Andreas Goldberger (born 29 November 1972 in Ried im Innkreis, Austria) is a former ski jumper.

He was one of the best in his sport during the 1990s. His favorite type of hill to jump from is known as the 'ski-flying' hill, where jumpers have travelled distances in the range of 240 metres.

In 1994 Planica Ski-Flying World Championships training series, he jumped 202m and became a first man ever to jump over 200 metres, but touched the snow and jump was not officially recognized as that and as a world record. In 2000 Planica World Cup team event he jumped 225 m and set the world record.

Competitive highlights[edit]

  • World Cup
    • Overall winner in 1992/93, 1994/95 and 1995/96
    • 20 individual wins
  • Four Hills Tournament
    • Twice overall winner, 1992/93 and 1994/95
  • FIS Nordic World Ski Championships
    • One gold (2001: team normal hill), two silver (1993: individual normal hill, 1995: individual large hill) and four bronze (1993: individual and team large hills, 1997: individual normal hill, 2001: team large hill) medals.

- **Provided information**:
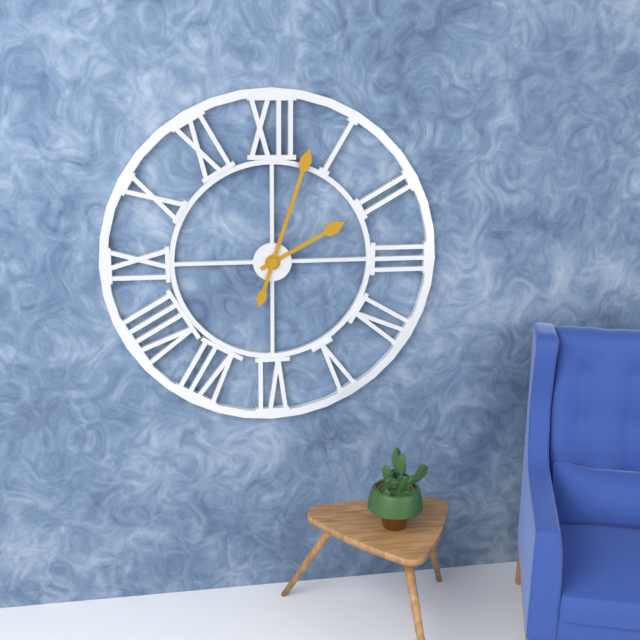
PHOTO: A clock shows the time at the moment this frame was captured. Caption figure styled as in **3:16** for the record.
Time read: **2:03**
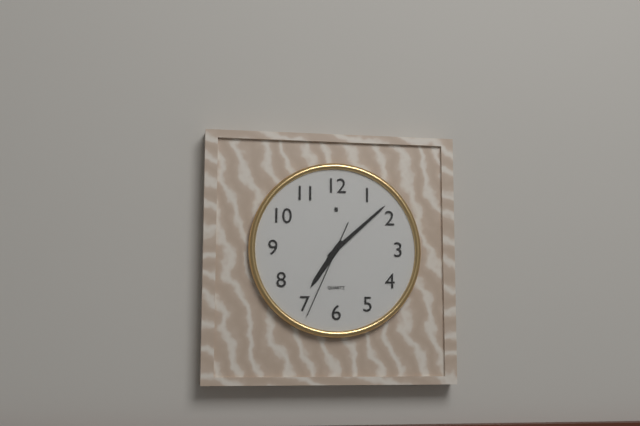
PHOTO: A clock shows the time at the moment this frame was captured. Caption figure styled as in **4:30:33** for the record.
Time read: **7:08:34**
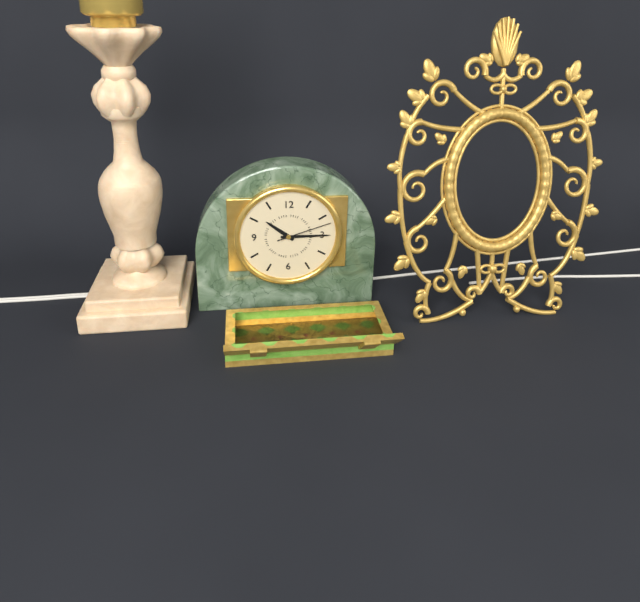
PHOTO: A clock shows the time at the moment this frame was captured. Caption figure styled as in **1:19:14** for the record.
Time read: **10:15:12**
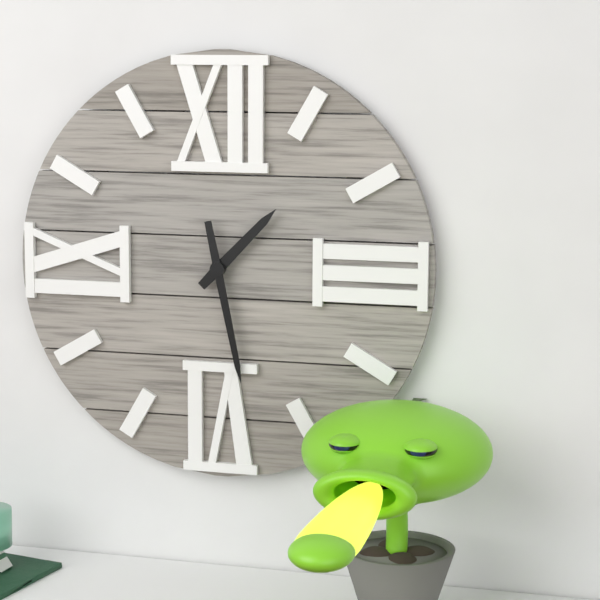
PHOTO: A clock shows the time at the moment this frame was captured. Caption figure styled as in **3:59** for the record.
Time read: **1:28**
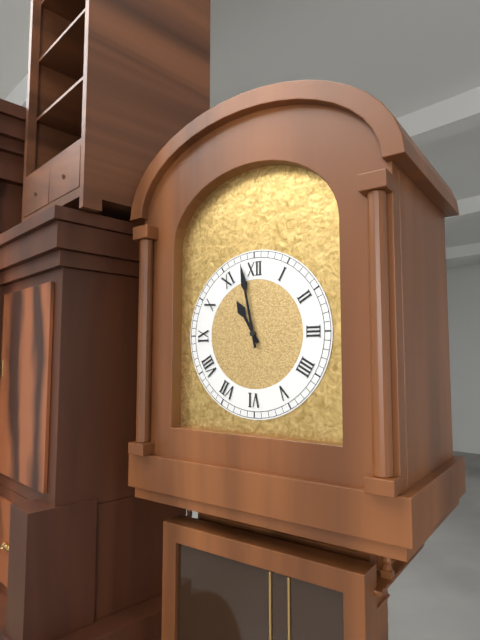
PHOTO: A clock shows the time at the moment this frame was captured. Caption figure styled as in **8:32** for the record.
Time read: **10:58**
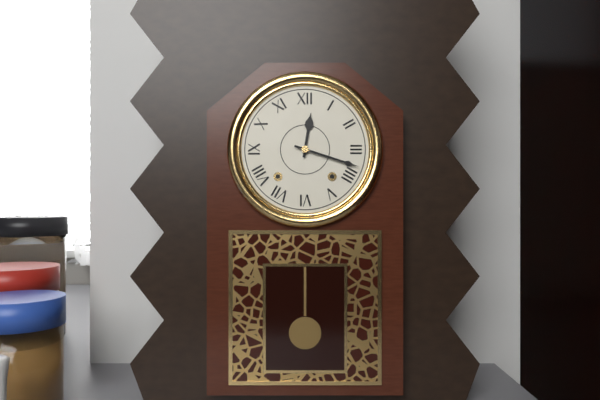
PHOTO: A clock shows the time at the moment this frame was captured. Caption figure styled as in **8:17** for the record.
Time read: **12:18**
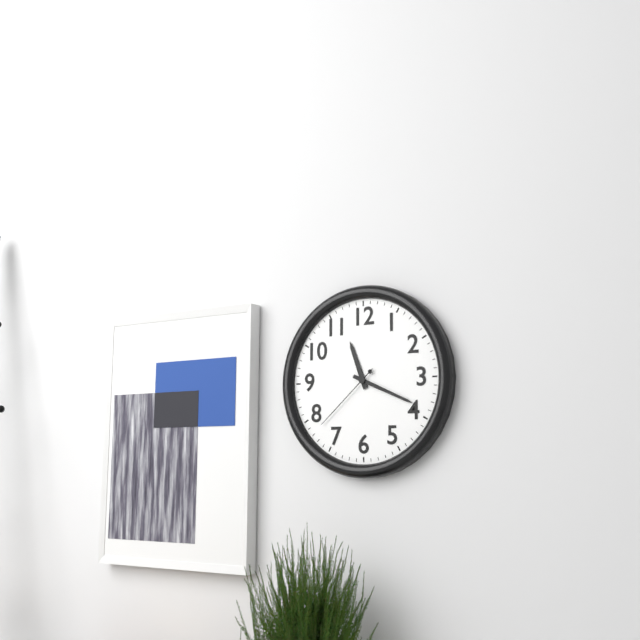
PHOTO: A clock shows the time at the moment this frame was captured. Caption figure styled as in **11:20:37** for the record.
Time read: **11:19:38**
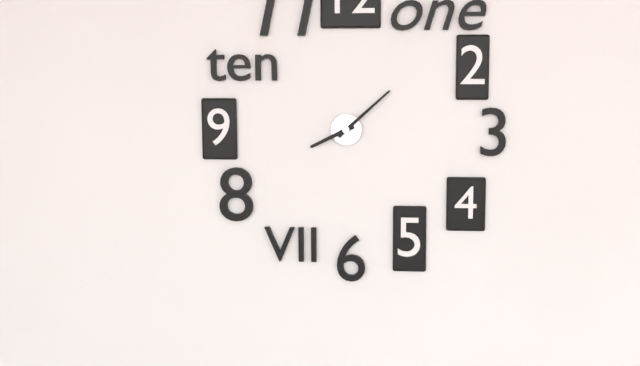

- **What the task requires**:
Answer these questions using the text on Andreas Goldberger.
1. Where was he born?
2. How far did he jump at the 2000 Planica World Cup team event?
3. How many individual World Cup wins does the text list for him?

- **Solution**:
1. Ried im Innkreis, Austria
2. 225 m
3. 20